◆ YOUR ASSIGNMENT ◆
Rewrite the lines below as a two-column CSV with the headers instruction and output, one row per block. Put the block's opening line under instruction and everything after it under output, each in a single quoted field with line breaks replaced by spaces, and leave the pictures out.

◆ MATERIAL PROVIDED ◆
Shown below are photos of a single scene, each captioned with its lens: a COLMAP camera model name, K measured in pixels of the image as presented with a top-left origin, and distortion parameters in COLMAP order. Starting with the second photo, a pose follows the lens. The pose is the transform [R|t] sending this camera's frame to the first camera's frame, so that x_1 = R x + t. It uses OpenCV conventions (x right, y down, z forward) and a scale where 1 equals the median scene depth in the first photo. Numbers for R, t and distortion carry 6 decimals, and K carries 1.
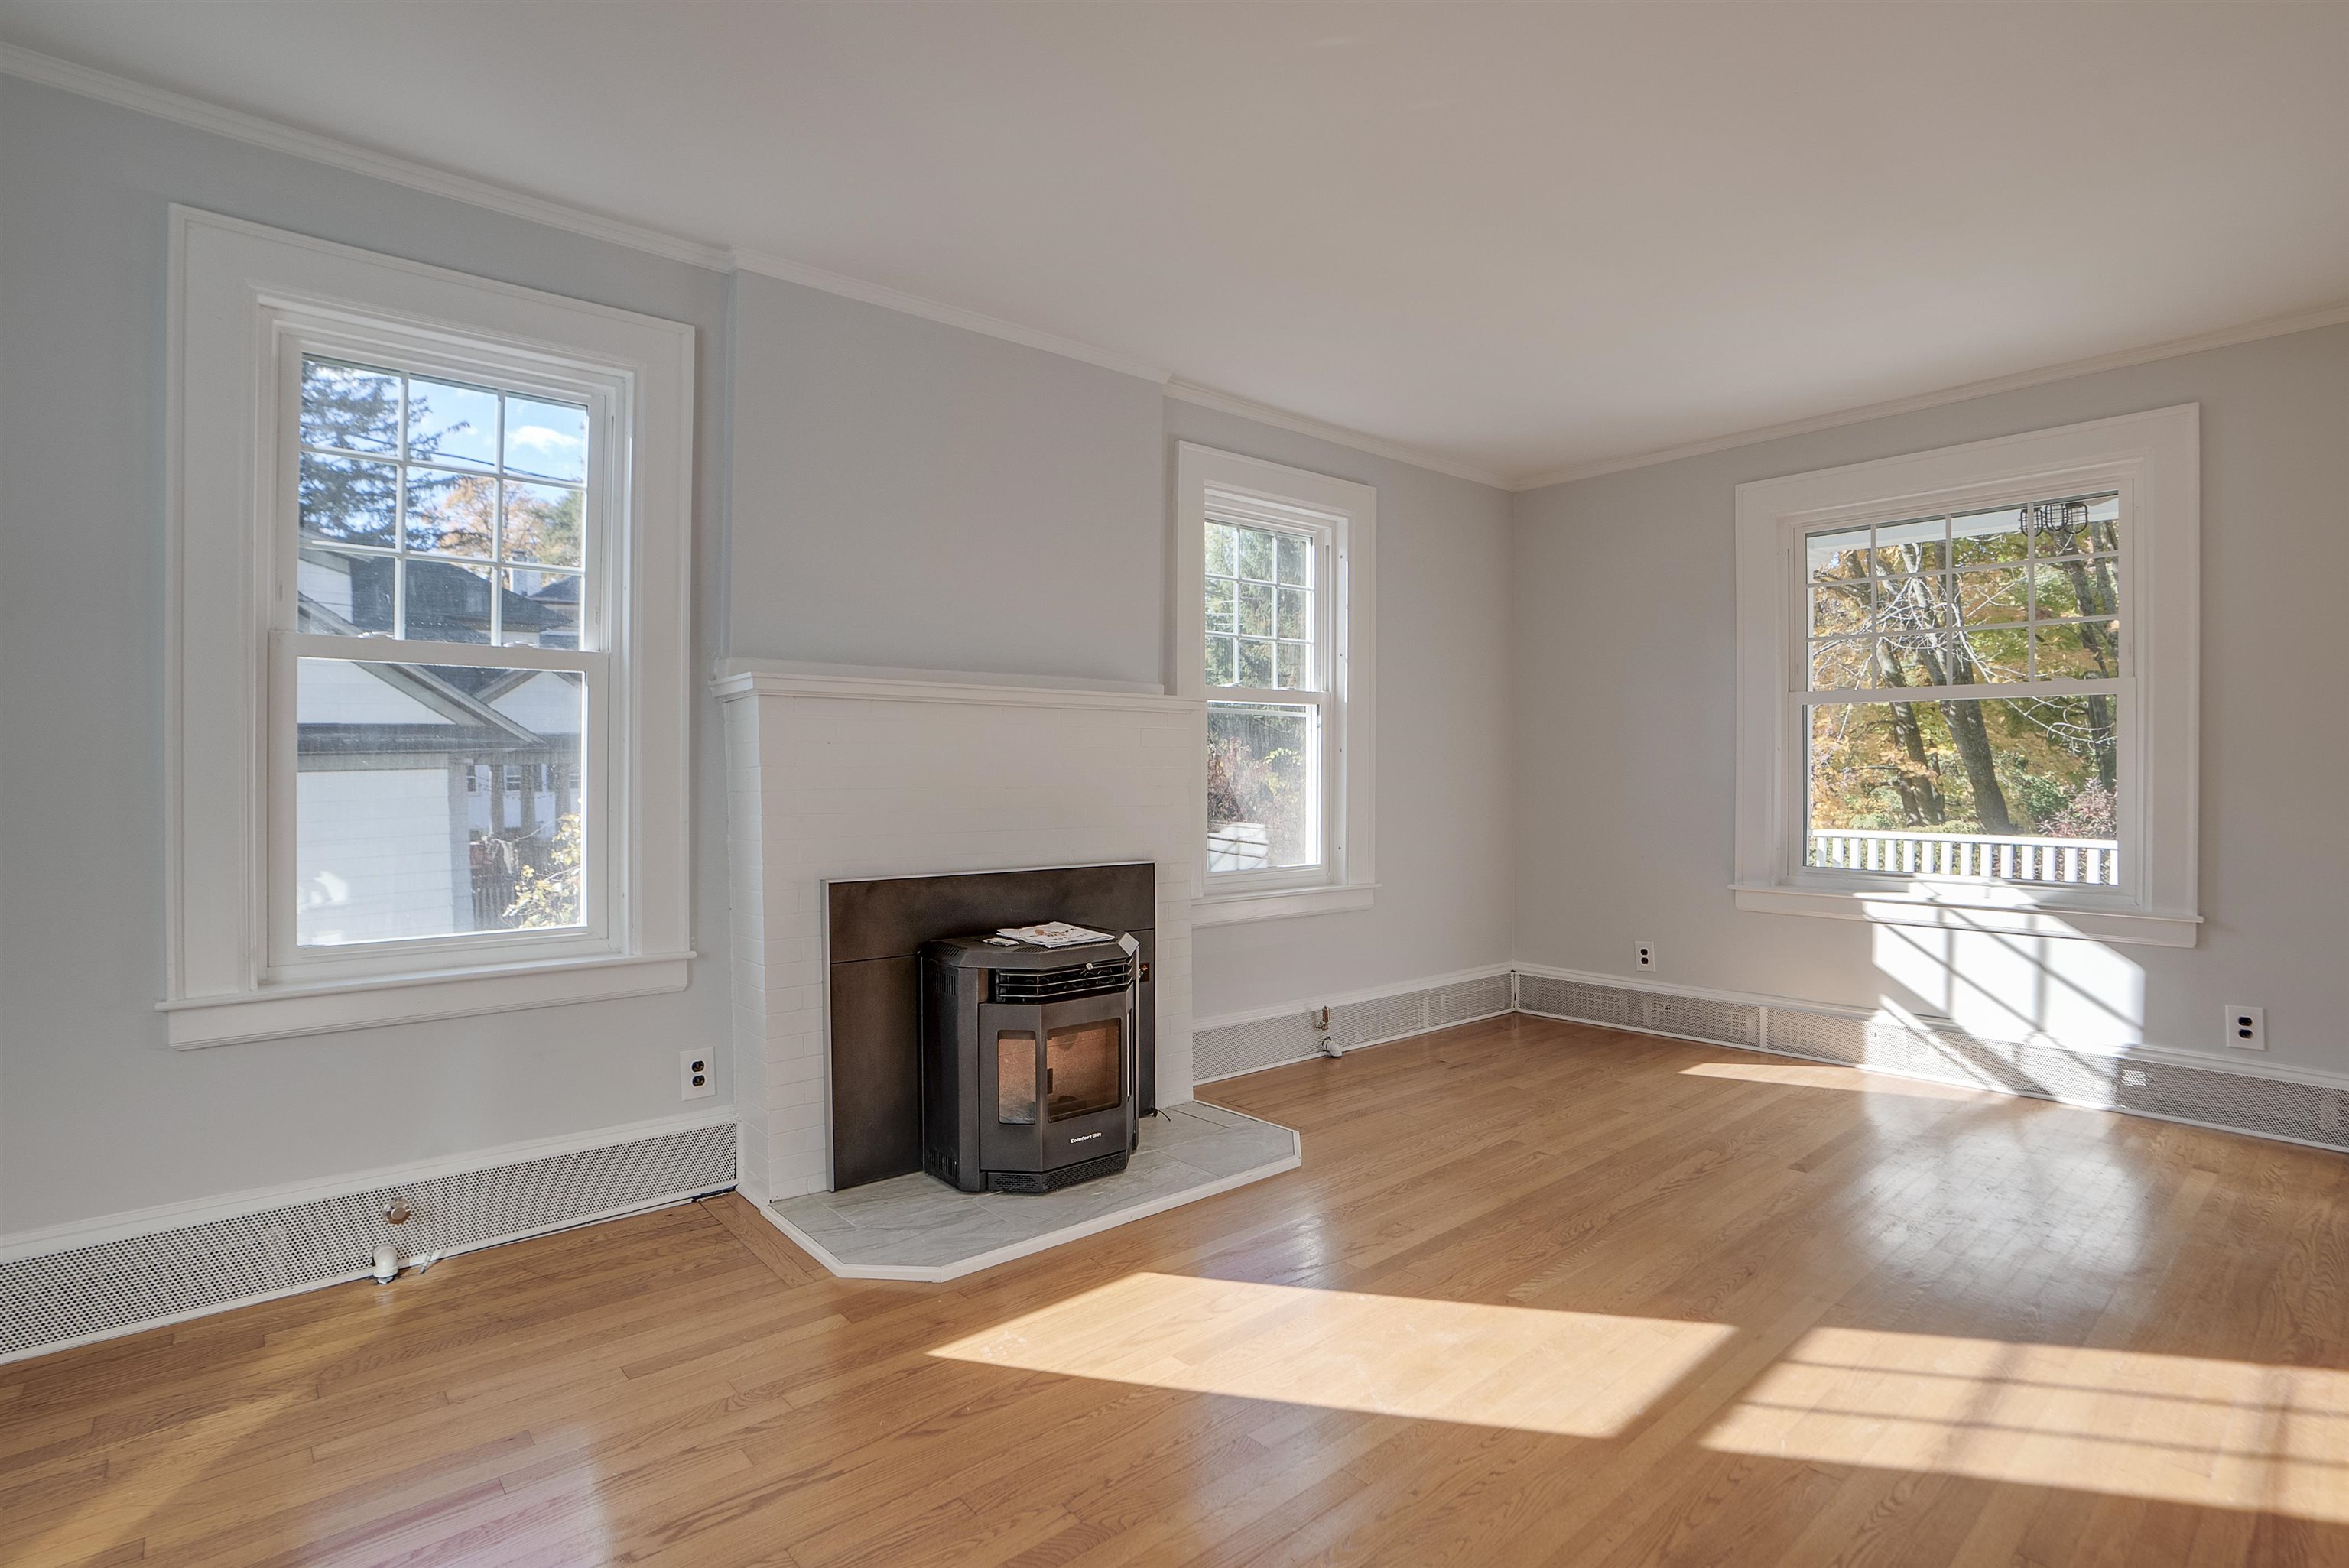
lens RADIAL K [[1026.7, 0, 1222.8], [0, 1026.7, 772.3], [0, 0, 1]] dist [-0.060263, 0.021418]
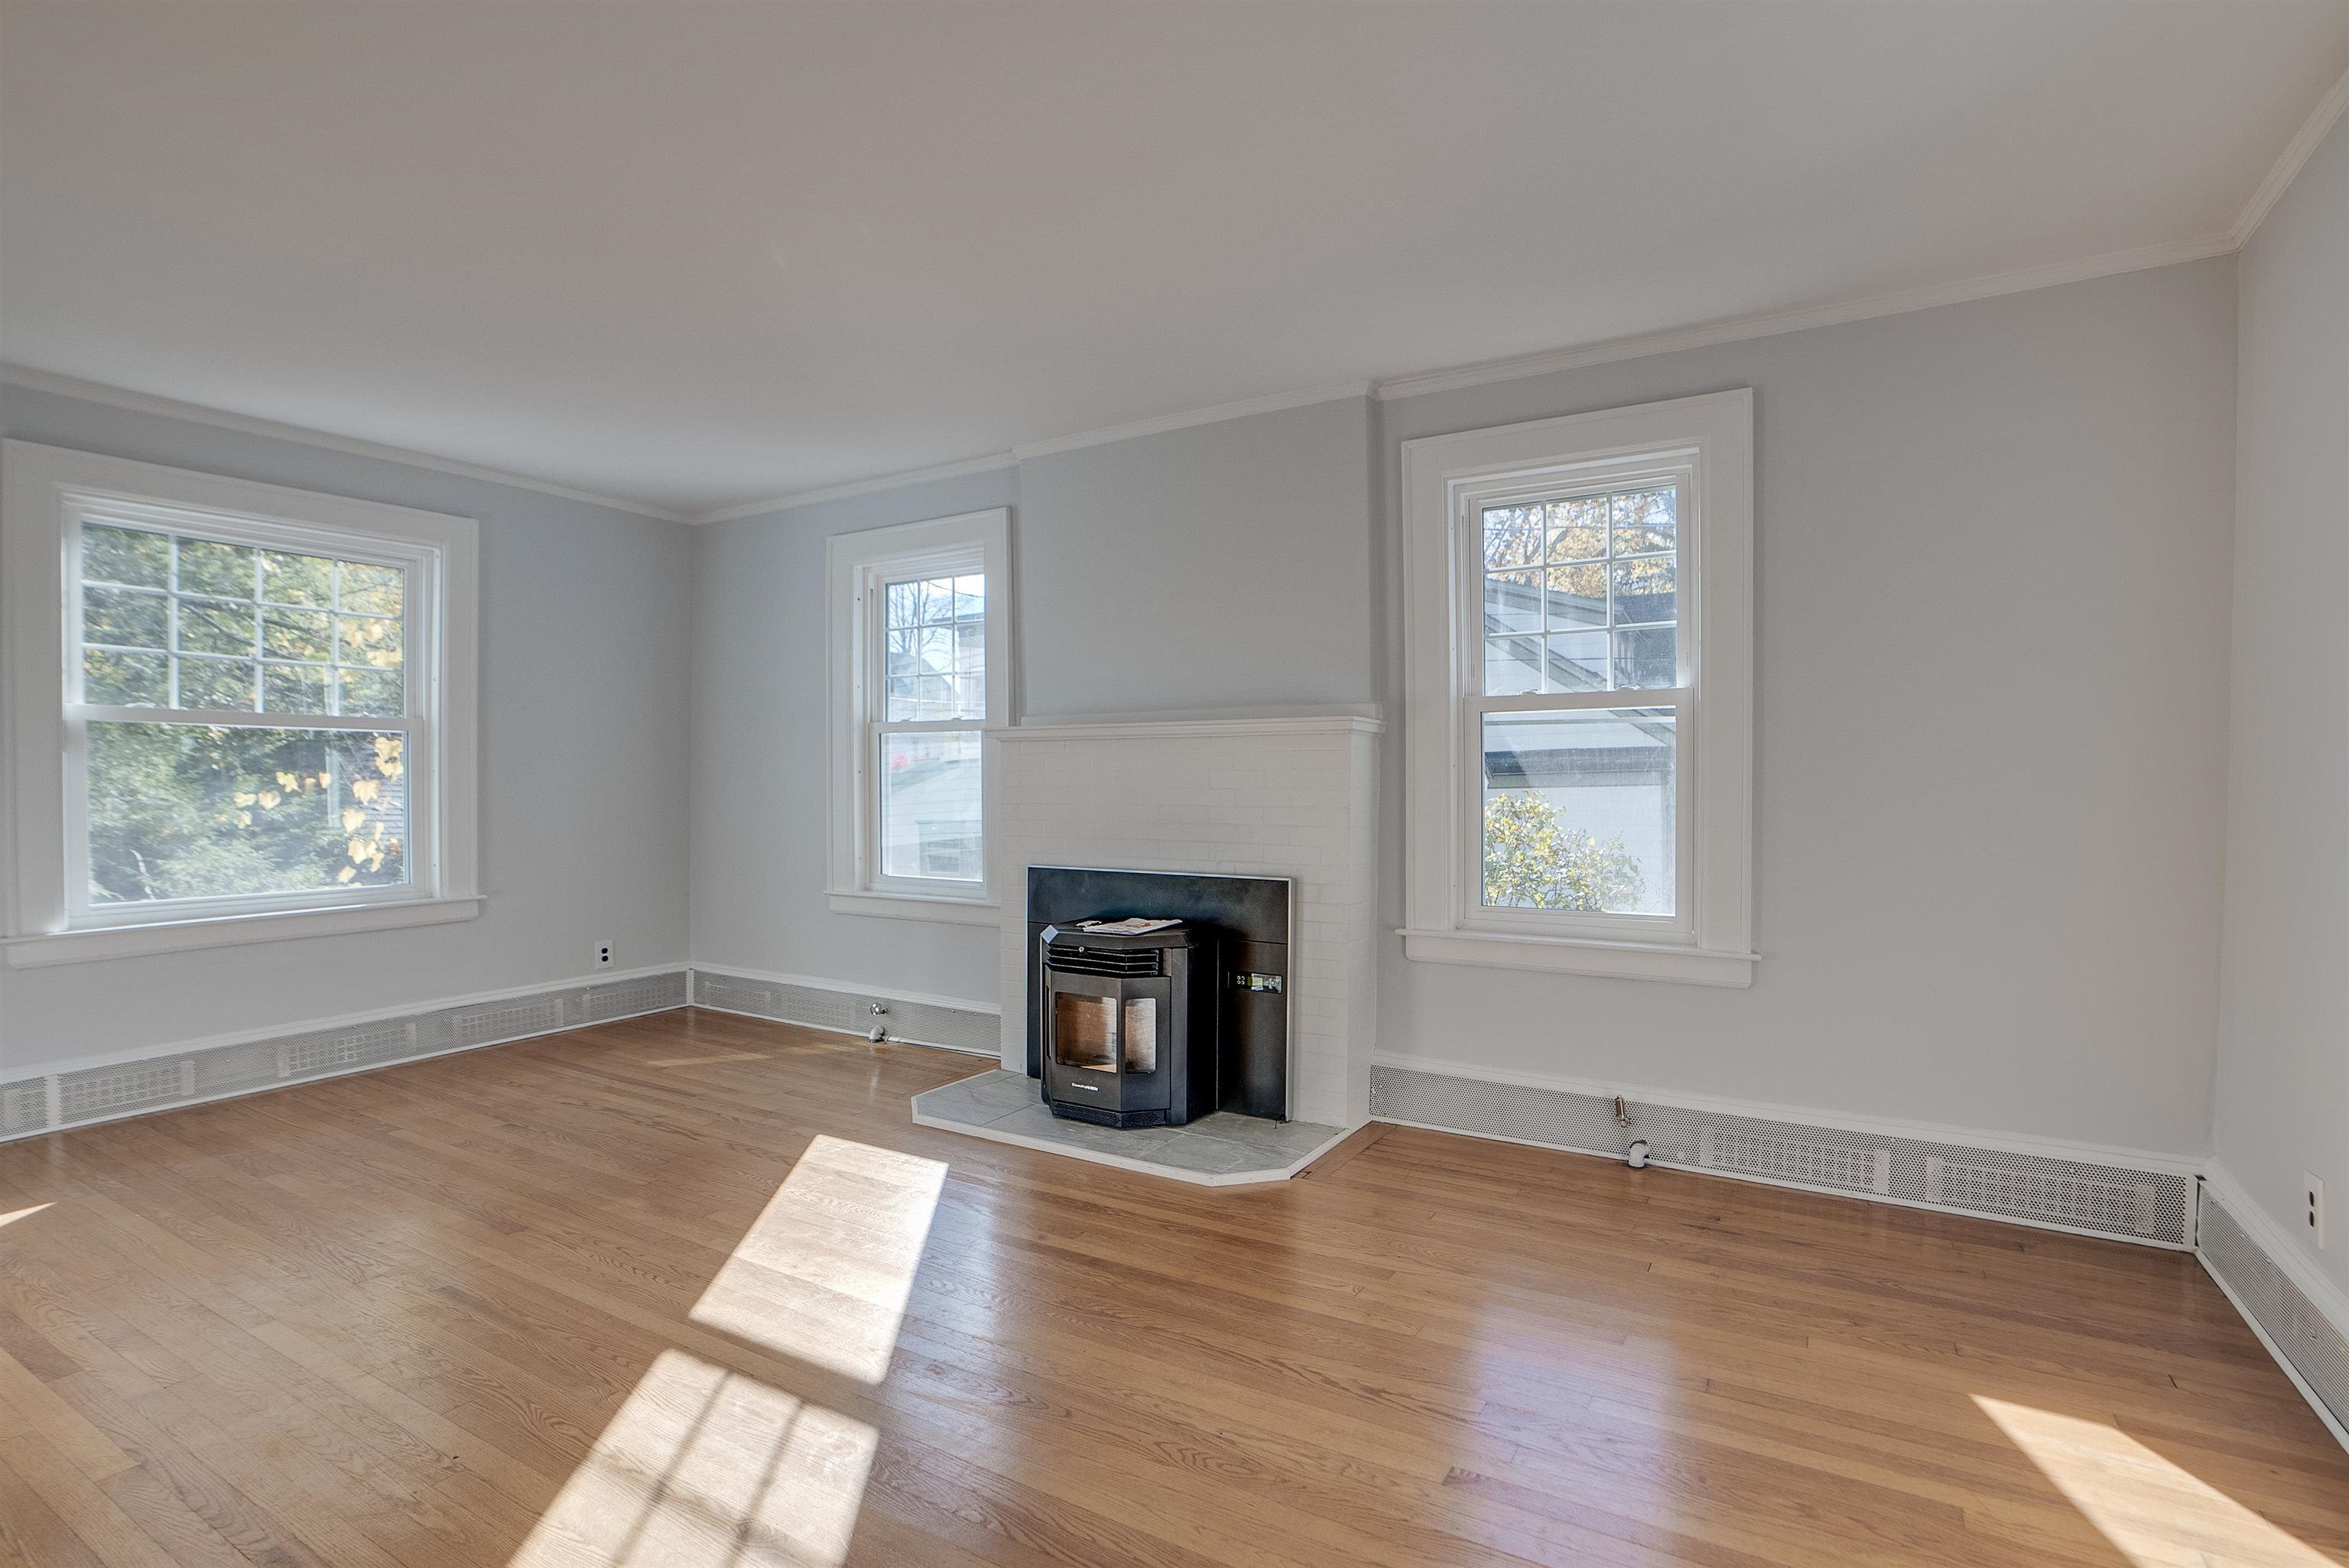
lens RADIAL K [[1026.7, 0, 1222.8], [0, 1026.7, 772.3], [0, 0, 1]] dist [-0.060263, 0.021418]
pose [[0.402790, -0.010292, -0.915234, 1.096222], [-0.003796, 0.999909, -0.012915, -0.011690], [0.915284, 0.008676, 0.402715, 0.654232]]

◆ SOLUTION TO THE PROBLEM ◆
instruction,output
"Shown below are photos of a single scene, each captioned with its lens: a COLMAP camera model name, K measured in pixels of the image as presented with a top-left origin, and distortion parameters in COLMAP order. Starting with the second photo, a pose follows the lens. The pose is the transform [R|t] sending this camera's frame to the first camera's frame, so that x_1 = R x + t. It uses OpenCV conventions (x right, y down, z forward) and a scale where 1 equals the median scene depth in the first photo. Numbers for R, t and distortion carry 6 decimals, and K carries 1.","lens RADIAL K [[1026.7, 0, 1222.8], [0, 1026.7, 772.3], [0, 0, 1]] dist [-0.060263, 0.021418] lens RADIAL K [[1026.7, 0, 1222.8], [0, 1026.7, 772.3], [0, 0, 1]] dist [-0.060263, 0.021418] pose [[0.402790, -0.010292, -0.915234, 1.096222], [-0.003796, 0.999909, -0.012915, -0.011690], [0.915284, 0.008676, 0.402715, 0.654232]]"